The decision was hailed by the New York Times, which declared, “The nation’s highest tribunal strongly reaffirmed the guarantee of the people’s right to know, implicit in the First Amendment of the Constitution of the United States.”

The position of the Times reflected the position of broad sections of the press. The Wall Street Journal joined the Times in endorsing the Supreme Court’s decision: “In our view,” it wrote, “the nation’s security lies in a continuing willingness of its people to face unpleasant facts, to engage in full and earnest debate and to protect the free, democratic institutions that make these things possible.”

Hardly a trace of such sentiments is to be found in the media as it exists today. The owner of the Wall Street Journal is Rupert Murdoch, whose vast media outlets seek to whip up the atmosphere of a lynch mob around Assange. The executive editor of the New York Times, Bill Keller, has proclaimed that he considers the right “not to publish” as important as the right to publish. Were an authoritarian military-police dictatorship to come to power in the United States, it would not have to move Mr. Keller out of his office.

As for Floyd Abrams, the erstwhile defender of the First Amendment devotes a substantial portion of his column to a discussion of the possibilities of a successful prosecution of Julian Assange. He offers suggestions as to how the Espionage Act of 1917 could be successfully employed against Assange. Abrams suggests that “if Mr. Assange were found to have communicated and retained the secret information with the intent to harm the United States—some of his statements can be so read—a conviction might be obtained.”
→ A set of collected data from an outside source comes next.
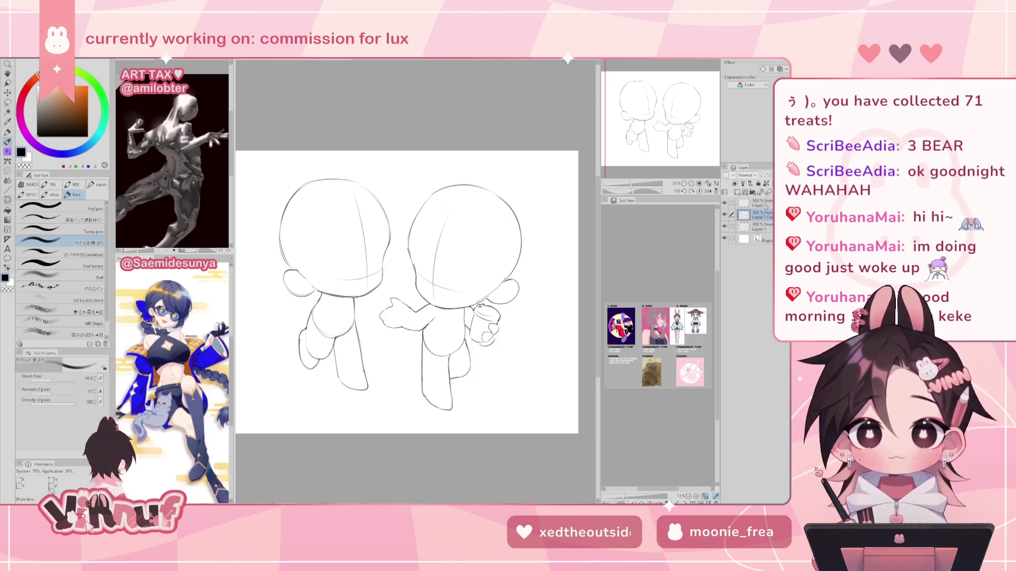
pyautogui.click(724, 214)
pyautogui.click(724, 215)
pyautogui.click(724, 215)
pyautogui.click(725, 214)
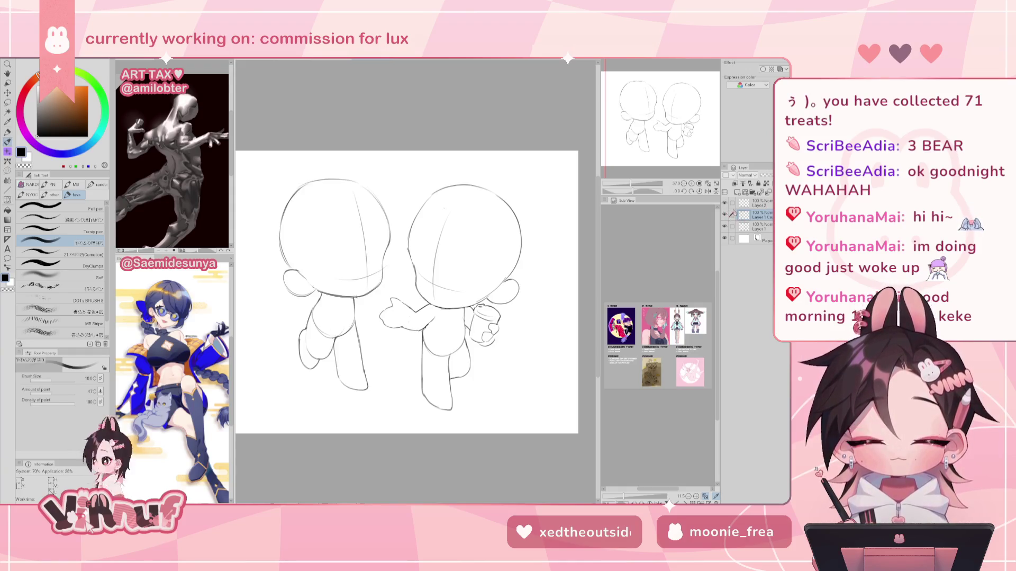
pyautogui.press('h')
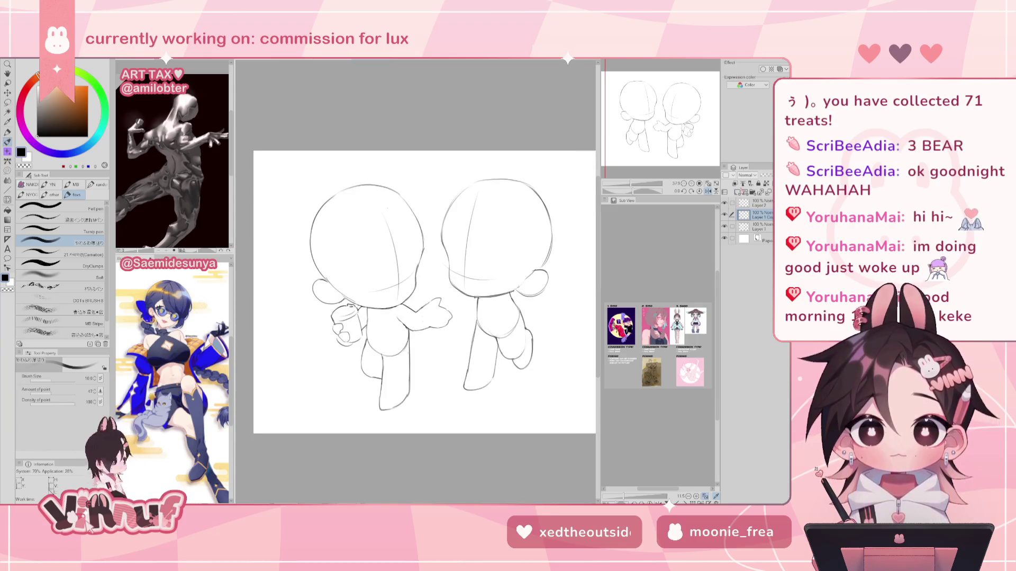
pyautogui.press('e')
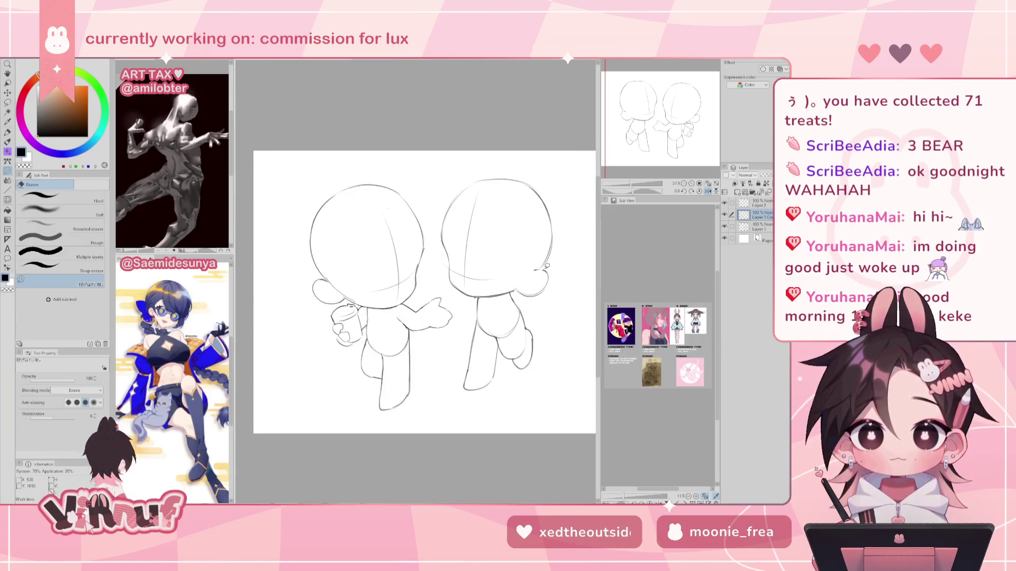
pyautogui.press('h')
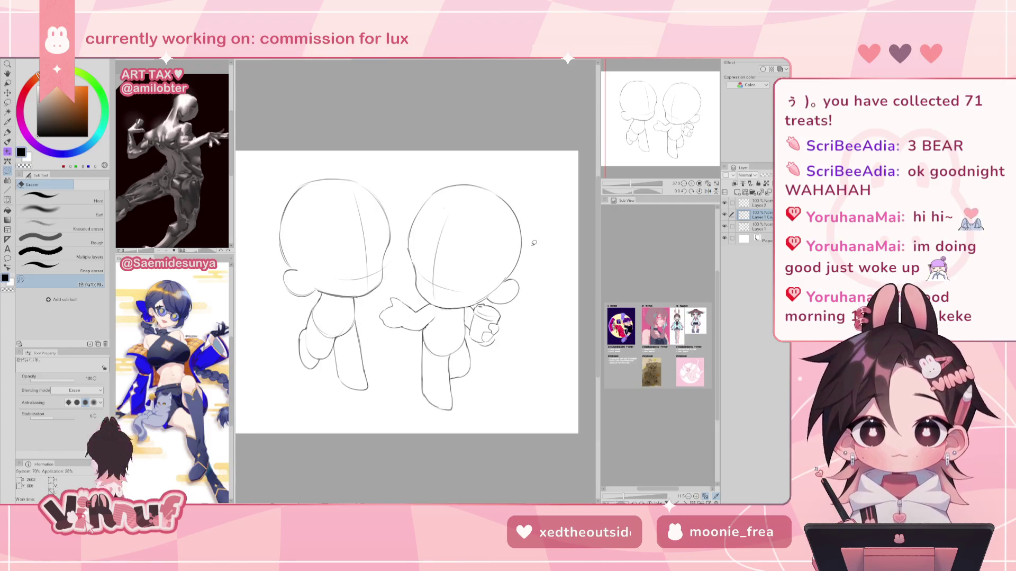
pyautogui.press('p')
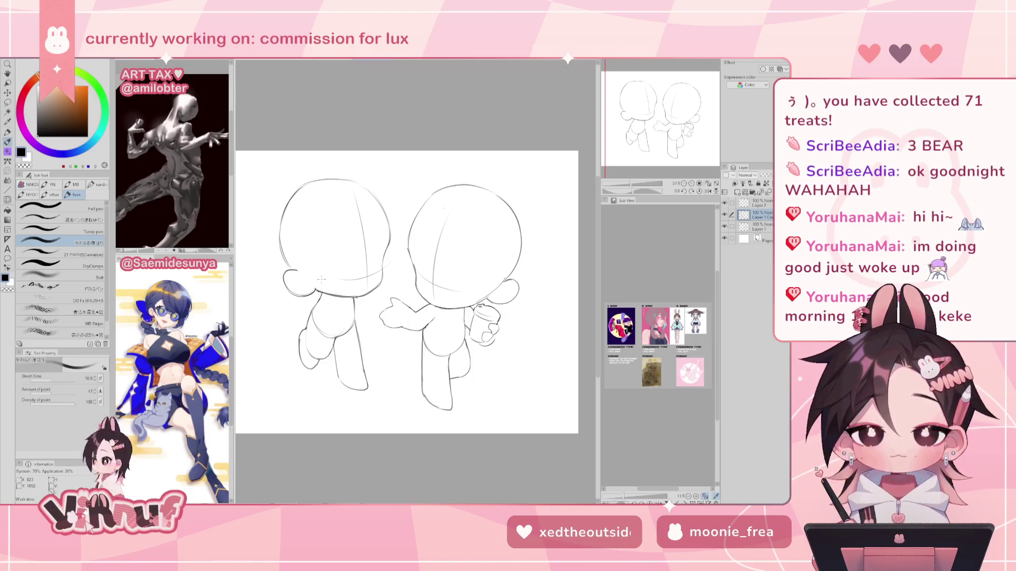
# Step: Make Layer 1 active again with the eraser and check the sketch mirrored
pyautogui.press('h')
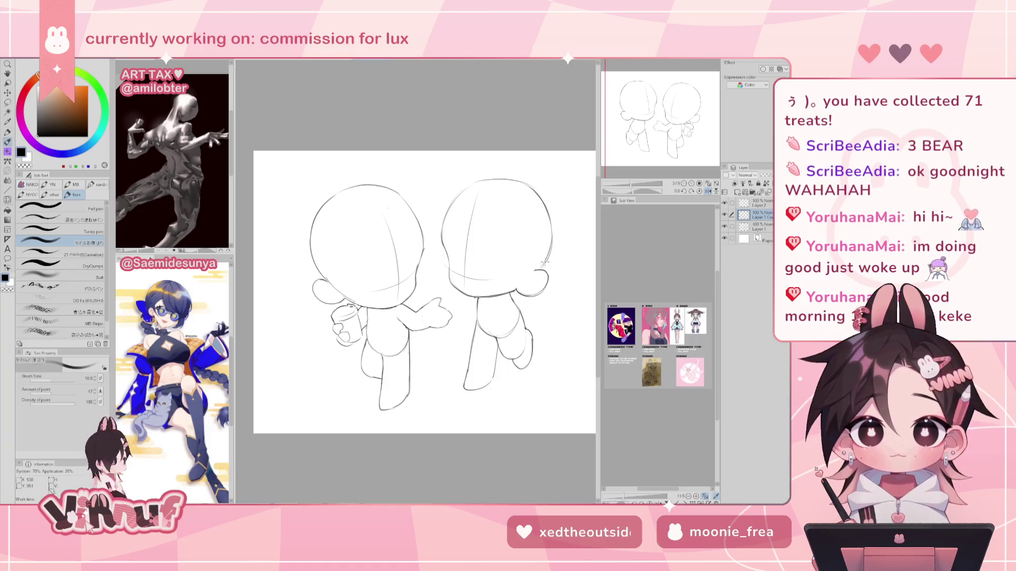
pyautogui.click(752, 226)
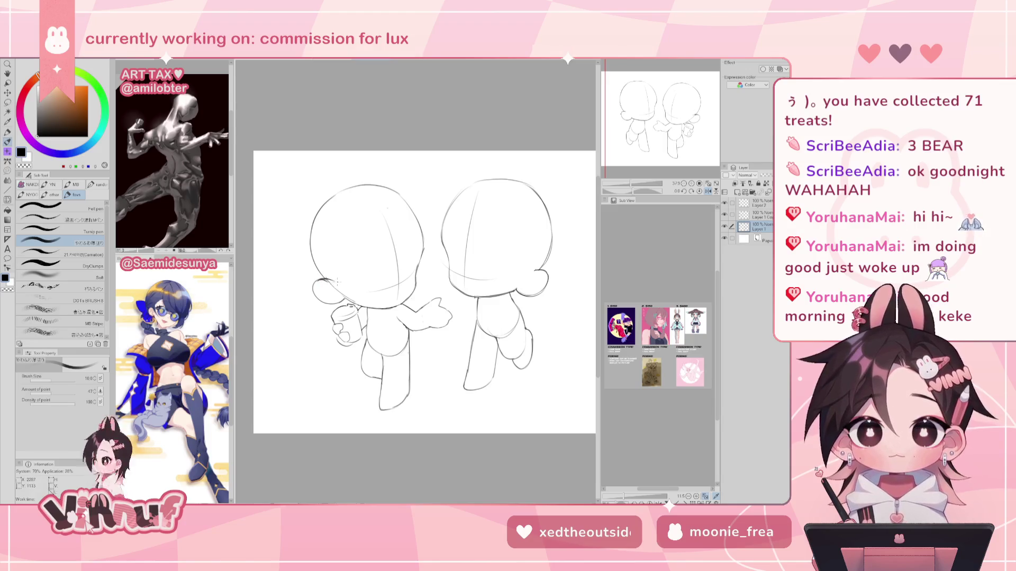
pyautogui.press('e')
Not satisfied with offering advice to potential federal prosecutors, Abrams concludes his column with an extraordinary accusation against the publisher of WikiLeaks. “Mr. Assange,” he writes, “is no boon to American journalists.” Why? “His activities have already doomed proposed federal shield-law legislation protecting journalists’ use of confidential sources in the just-adjourned Congress. An indictment of him could be followed by the judicial articulation of far more speech-limiting legal principles than currently exist with respect to even the most responsible reporting about both diplomacy and defense.”

What contemptible cowardice! By exposing government lies, Assange is making life harder for those who willingly grovel before the power of the state. By exercising his democratic rights, Assange is provoking the wrath of the enemies of the First Amendment.

The last 40 years has witnessed a dreadful putrefaction of bourgeois democracy. The economic decay of American capitalism has found its legal expression in an accelerating repudiation of core Constitutional principles. The Watergate crisis, in which the Nixon administration was implicated in criminal activity, unfolded in the immediate aftermath of the Pentagon Papers controversy. In fact, the anti-democratic conspiracies plotted inside the Nixon White House—which included the planning of illegal acts against Daniel Ellsberg—developed, in part, as a response to the Supreme Court ruling on the Pentagon Papers. In the 1980s, the Reagan administration engaged in clearly criminal activity related to its prosecution of a dirty war against the people of El Salvador and Nicaragua. In the 1990s, a cabal of right-wing Republicans in Congress—in league with elements within the federal judiciary—nearly succeeded in removing a president from office through a political conspiracy. In 2000, the outcome of the presidential election was falsified with the decisive intervention of the Supreme Court. In the aftermath of that political crime, the actions of the United States have assumed an ever-more openly criminal character. Wars have been launched on the basis of lies. People have been killed, imprisoned and tortured in flagrant violation of long-established constitutional principles.

Within the ruling elite and its intellectual representatives, there has been a virtual collapse of any substantial politically-committed constituency for democratic rights. In this sense, the lining up of institutions such as the Times and past defenders of the First Amendment like Abrams behind the persecution of Julian Assange and WikiLeaks is a significant measure of the diseased state of American democracy at the end of the first decade of the 21st century.